I primi filosofi naturalisti, come è noto, si posero la questione dell’“arché”: il principio di tutte le cose. Dopo Talete, che lo scorgeva nell’acqua, e Anassimandro, che delineava l’“ápeiron” (l’infinito e, insieme, l’indefinito), Anassimene lo coglieva nell’aria.
A taluni storici della filosofia è parso un passo indietro, un ritorno a un elemento della natura. È davvero così? Forse no. Rammentando sempre che occorre situare storicamente persone e idee, infatti, ascoltiamo ciò che scrive Emanuele Coccia ne La vita delle piante. Metafisica della mescolanza: Quando c’è vita, il contenente riposa nel contenuto e vice versa. Il paradigma di questo intreccio reciproco è quel che già gli antichi chiamavano respiro (pnéuma).

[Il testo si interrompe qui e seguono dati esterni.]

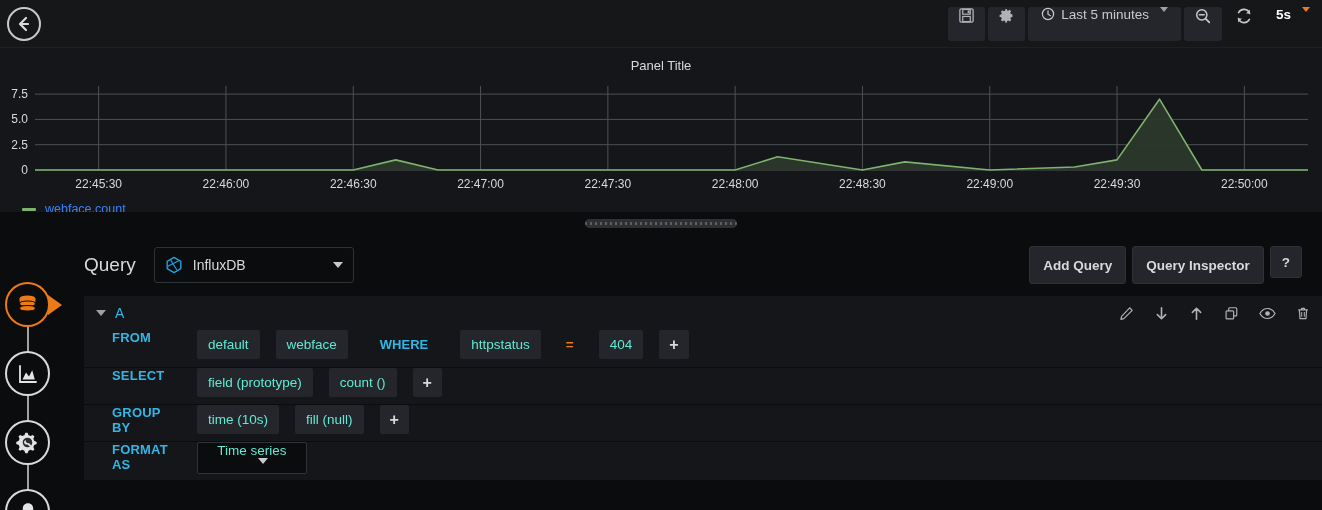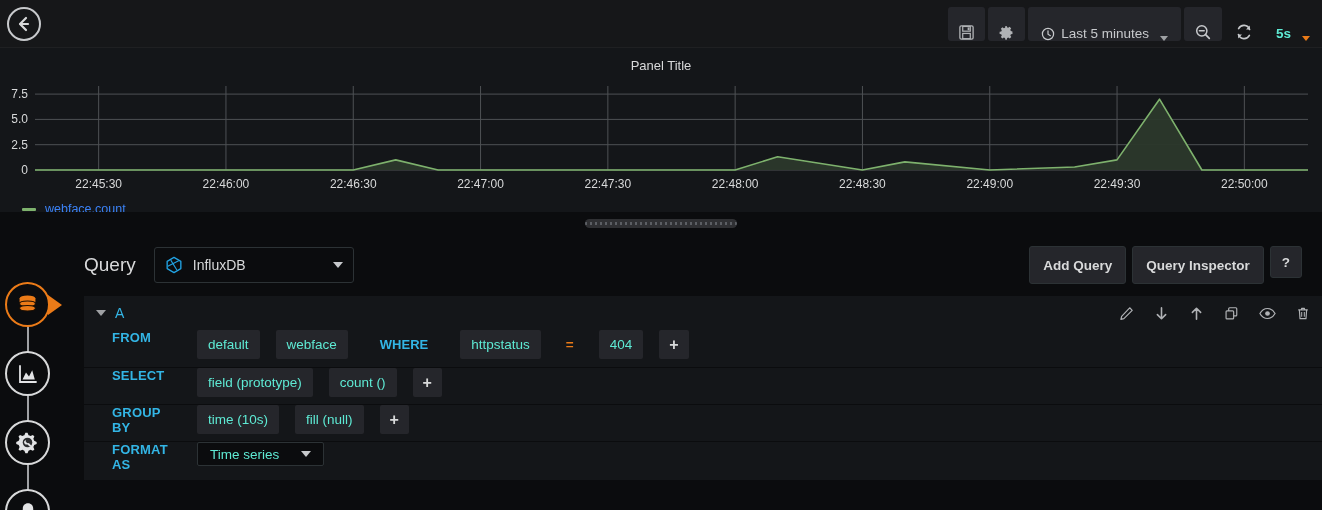--- a/index.html
+++ b/index.html
@@ -43,7 +43,7 @@
   .nav-btn {
     height: 34px; min-width: 36px; padding: 0 10px;
     background: #25262b; border: none; border-radius: 3px;
-    display: flex; align-items: flex-end; justify-content: center;
+    display: flex; align-items: flex-start; justify-content: center;
     color: #9fa1a4; cursor: pointer; gap: 6px; font-size: 13px;
     margin-right: 2px;
   }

Respirare significa, in effetti, fare quest’esperienza: ciò che ci contiene, l’aria, diviene in noi contenuto e, per converso, ciò che conteniamo diventa quel che ci contiene». L’aria ci avvolge e, al tempo stesso, è in noi, risultando anzi per noi vitale: l’ossigeno che è nei polmoni, come quello trasportato in tutto il corpo dai globuli rossi.
Non solo. La terra risulta per noi ospitale grazie all’atmosfera resa ricca di ossigeno proprio dai vegetali. Detto altrimenti: non vi è solo un mondo là fuori che ha selezionato gli organismi a esso più adatti. Vi sono anche le piante, che hanno trasformato quel mondo “di fuori” rendendolo atto alla vita di organismi più complessi.

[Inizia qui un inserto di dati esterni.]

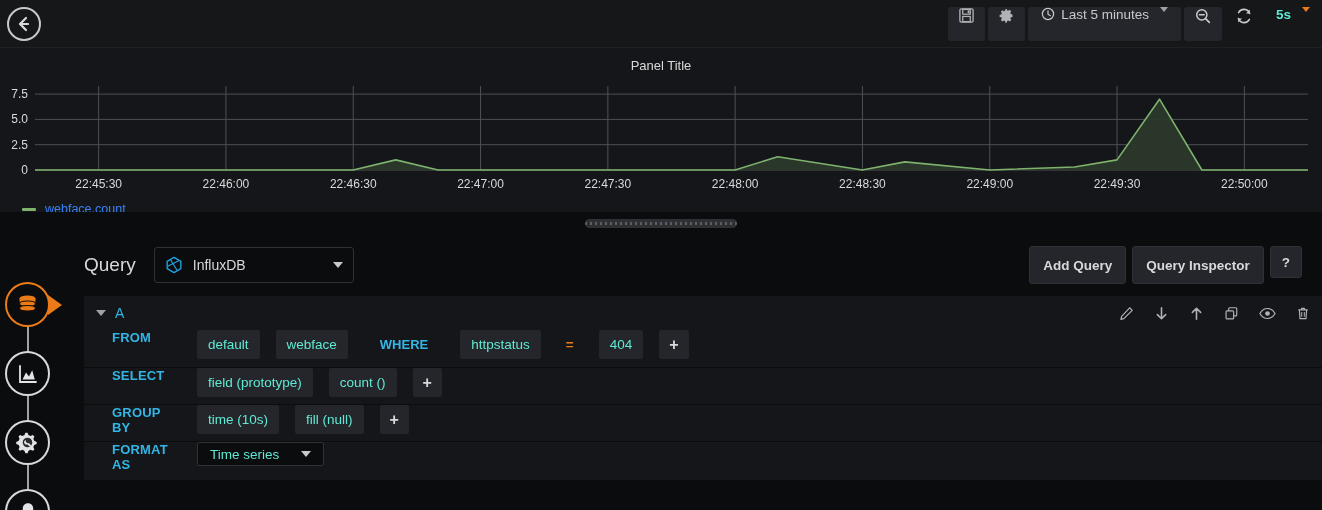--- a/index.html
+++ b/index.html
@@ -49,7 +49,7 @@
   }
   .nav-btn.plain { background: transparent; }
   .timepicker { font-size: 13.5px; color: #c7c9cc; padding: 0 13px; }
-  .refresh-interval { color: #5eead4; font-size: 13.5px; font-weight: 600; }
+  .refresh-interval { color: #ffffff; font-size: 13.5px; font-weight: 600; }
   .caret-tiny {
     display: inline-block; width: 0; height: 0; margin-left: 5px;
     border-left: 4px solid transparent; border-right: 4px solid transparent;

Non solo: siamo talmente abituati a considerare la vita come sinonimo di vita animale da trascurare la centralità della botanica. Eppure l’organizzazione delle piante è reticolare, diffusa, priva di cabine di regia, fondata sul sentire piuttosto che sull’imporre. Non è gerarchica. I vegetali sono ricchi di “sensori”, ma privi di un sistema nervoso centrale che ne subordini le scelte. Intelligenza diffusa, non piramidale.
E se fosse lì il segreto di una “vita buona” anche per noi umani?